§ Required work
Filter the material below down to the lines that contain the string "across", and copy each of those lines in full. The match is case-sensitive.

Chart comprehension data:

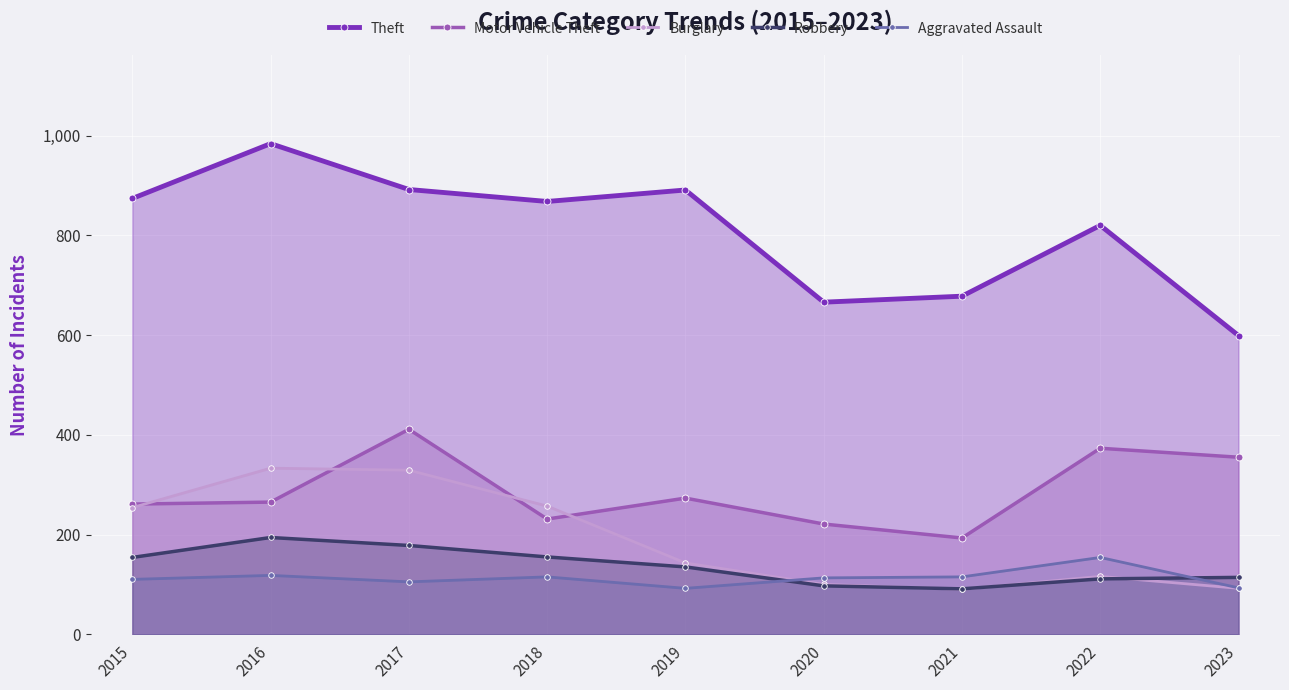

Reading left to right, transcribe all the data shown in this chart.

Theft: 2015=874	2016=984	2017=892	2018=868	2019=891	2020=666	2021=678	2022=820	2023=599
Motor Vehicle Theft: 2015=261	2016=265	2017=411	2018=231	2019=273	2020=221	2021=193	2022=373	2023=355
Burglary: 2015=254	2016=333	2017=329	2018=257	2019=143	2020=100	2021=90	2022=116	2023=92
Robbery: 2015=154	2016=194	2017=178	2018=155	2019=135	2020=97	2021=91	2022=111	2023=114
Aggravated Assault: 2015=110	2016=118	2017=105	2018=115	2019=92	2020=113	2021=115	2022=154	2023=93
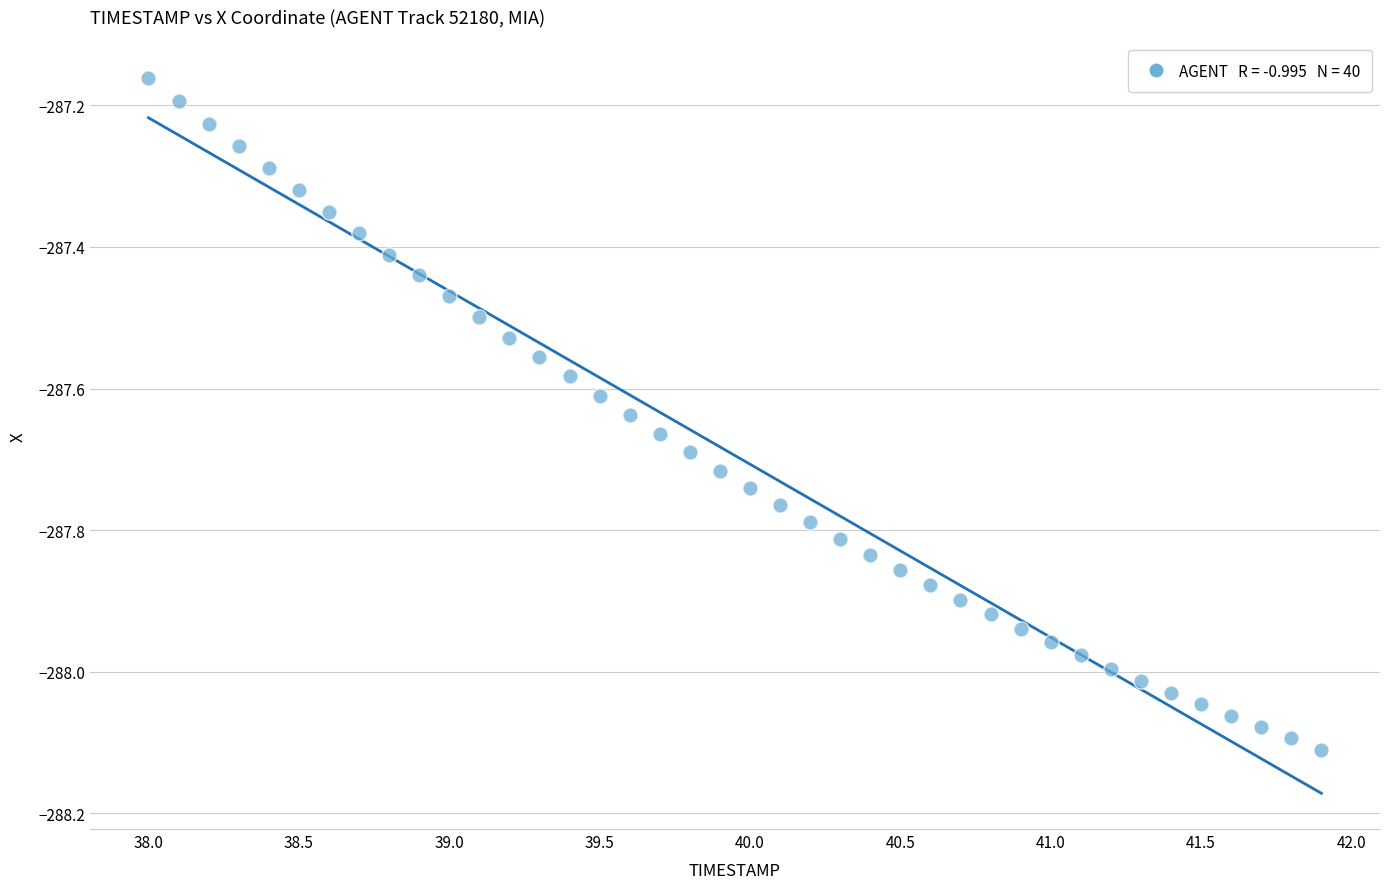

What is the range of X values (max minus min)?

3.9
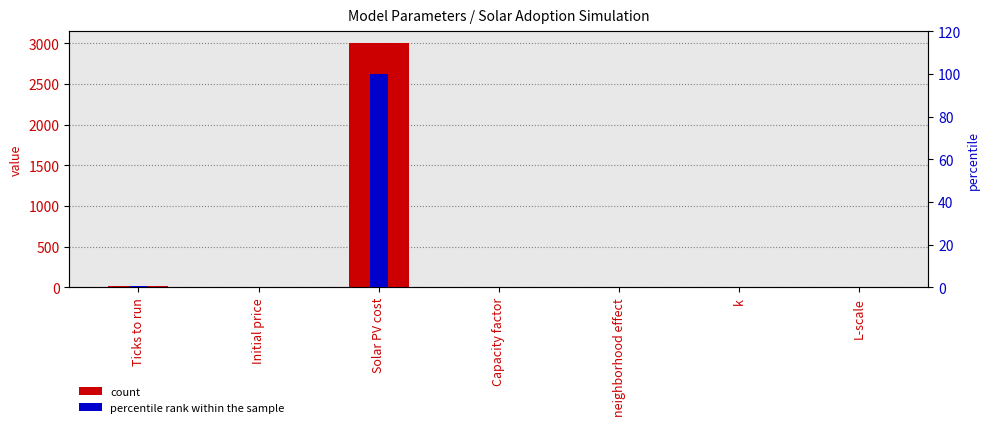

Which series has the largest range (max minus min)?

count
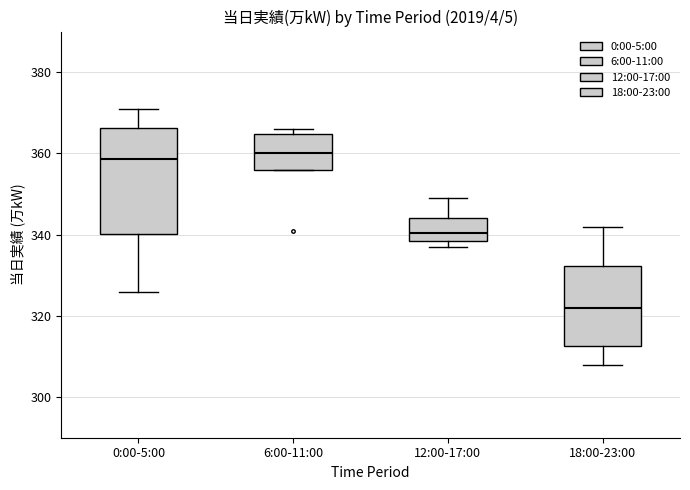

Where is the lower edge of the box for 12:00-17:00 on the y-axis? The values are not printed on the chart, so give them approximately, as read against the axis.

338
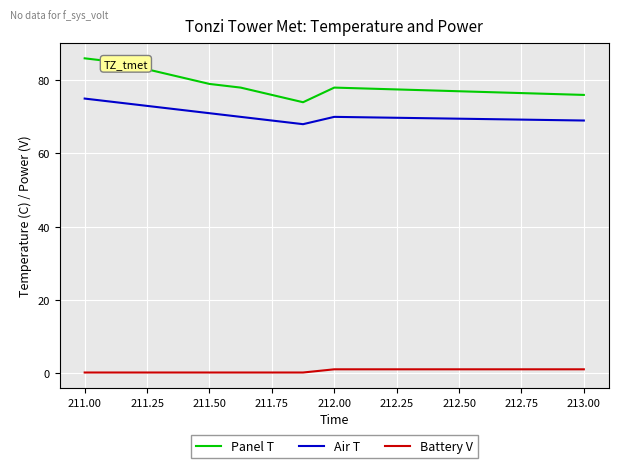

Rank the series by their maximum value, from highest to lowest.

Panel T, Air T, Battery V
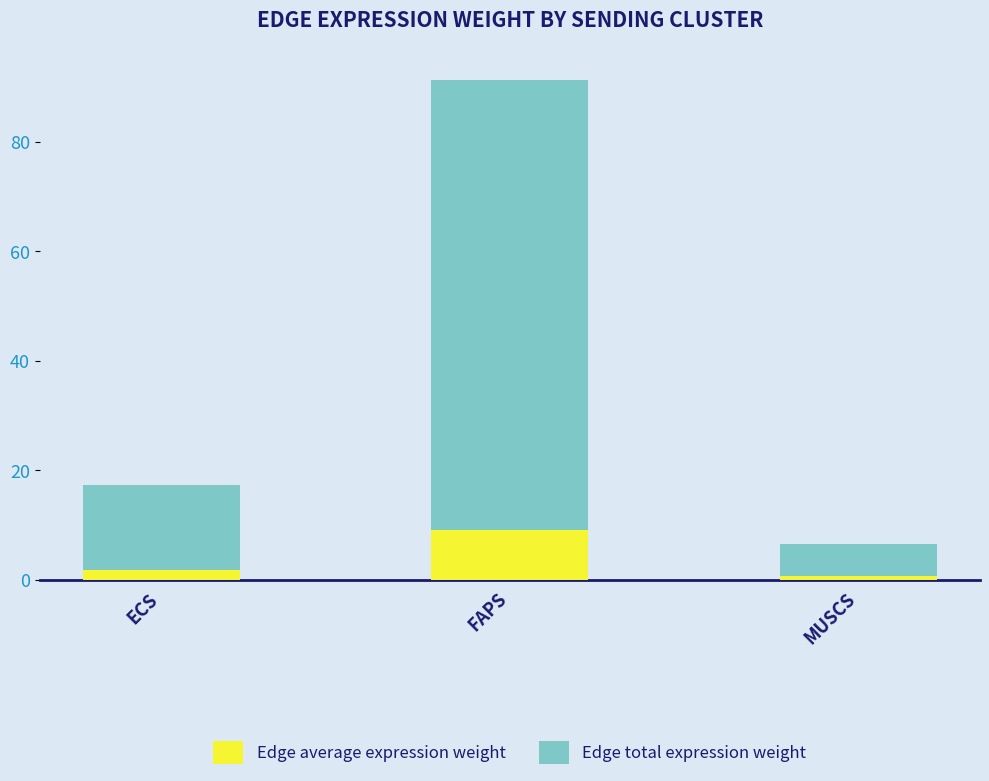

What is the sum of the Edge average expression weight values at FAPS and MUSCS?

9.8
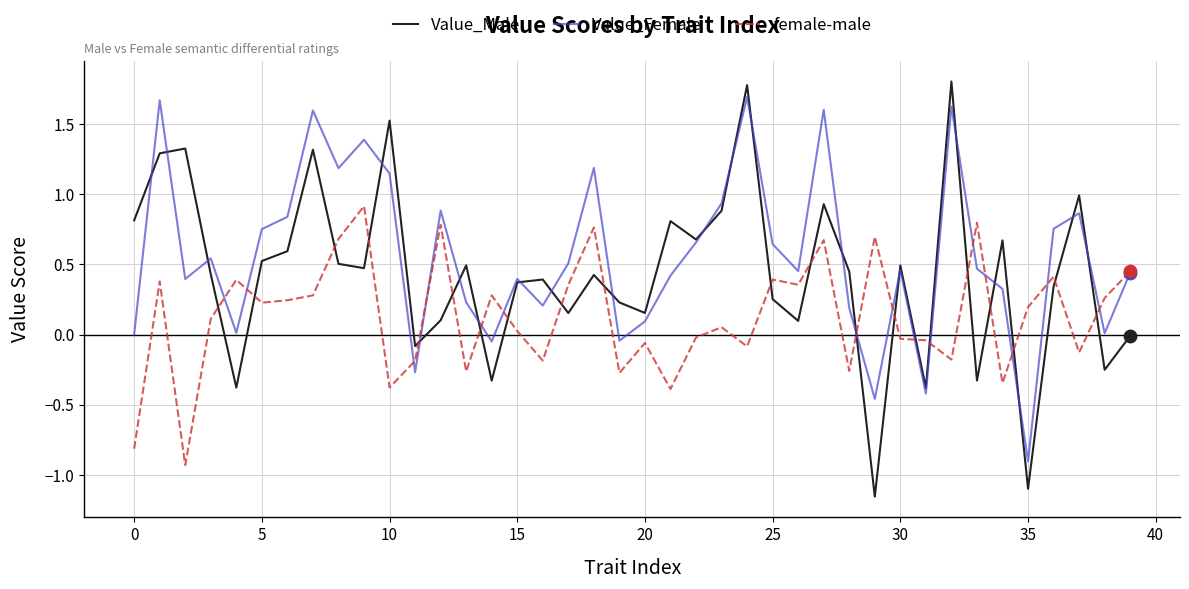

True or false: female-male and Value_Male cross at least once.

True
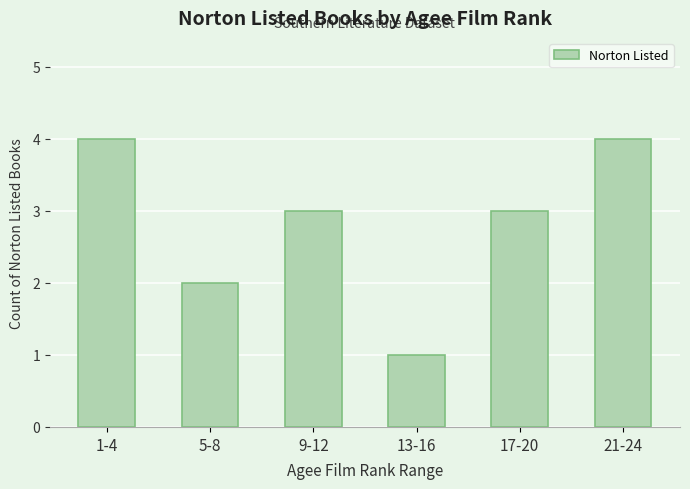

Between 13-16 and 9-12, which is larger?

9-12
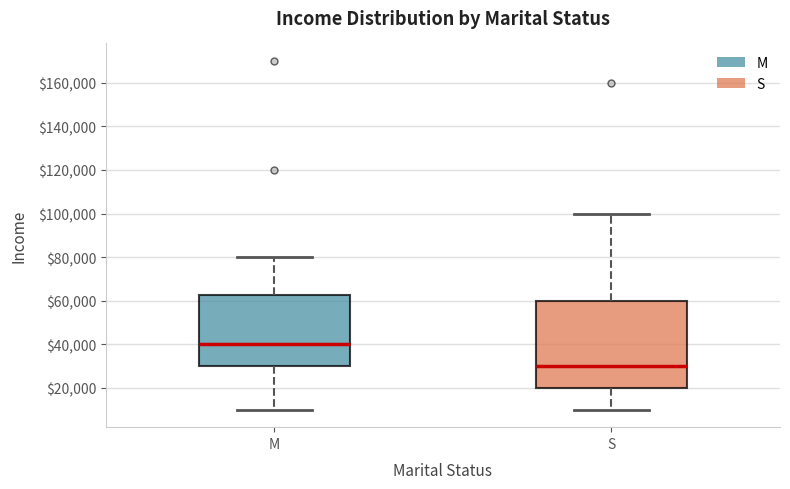

Where does the lower whisker of the box for M end on the y-axis? The values are not printed on the chart, so give them approximately, as read against the axis.

10000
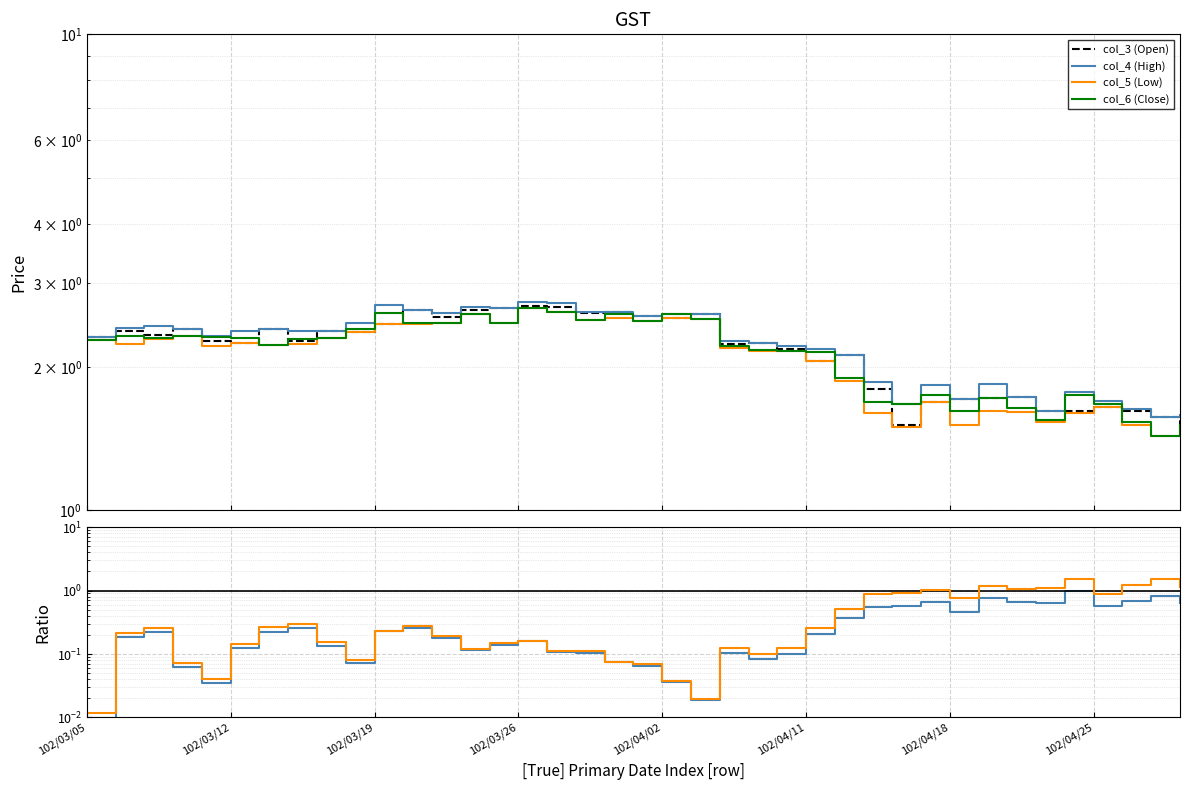

What is the label of the 4th point from the left?

102/03/26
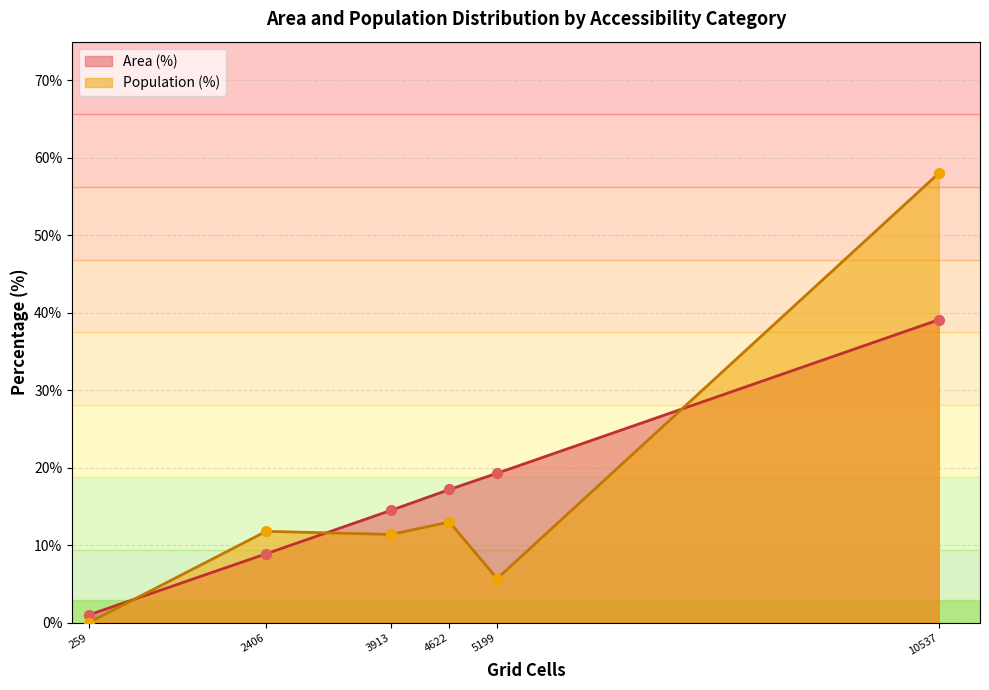

Which series has the largest total across all categories?

Area (%)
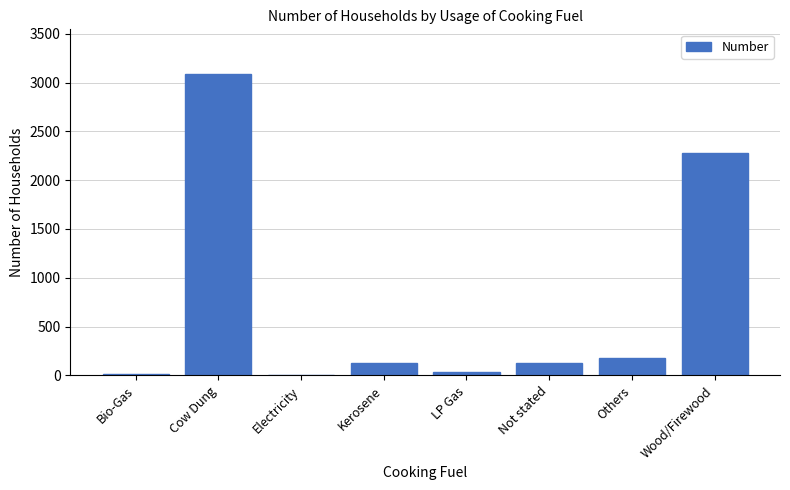

At which category does the chart reach its peak across all series?

Cow Dung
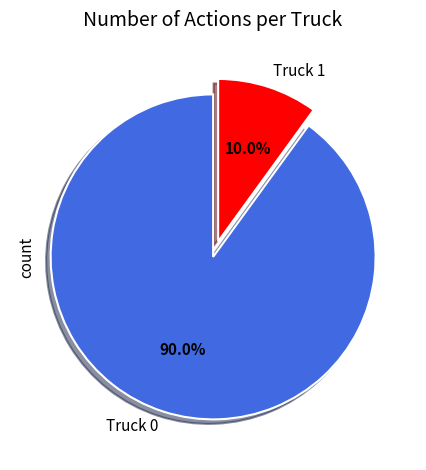

Which category has the biggest portion of the pie?

Truck 0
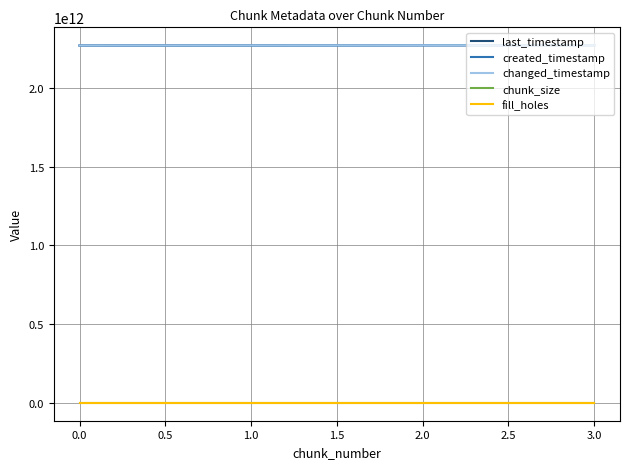

True or false: created_timestamp has more than 1 interior local peaks.

False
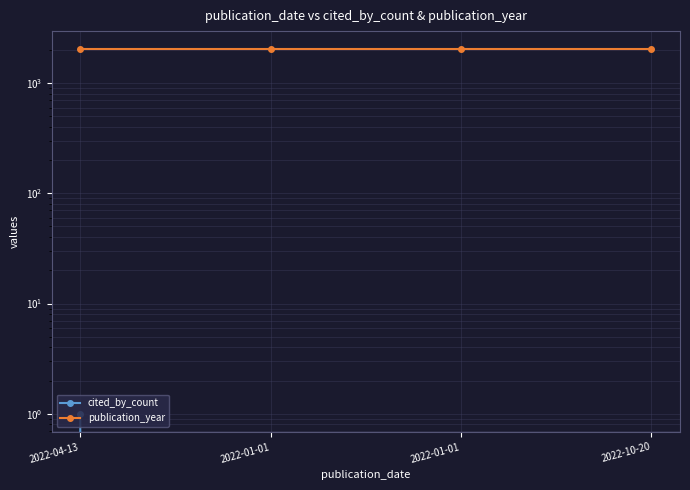

True or false: publication_year and cited_by_count intersect in this chart.

False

§ Answer section
Which series has the largest total across all categories?
At which category does the chart reach its peak across all series?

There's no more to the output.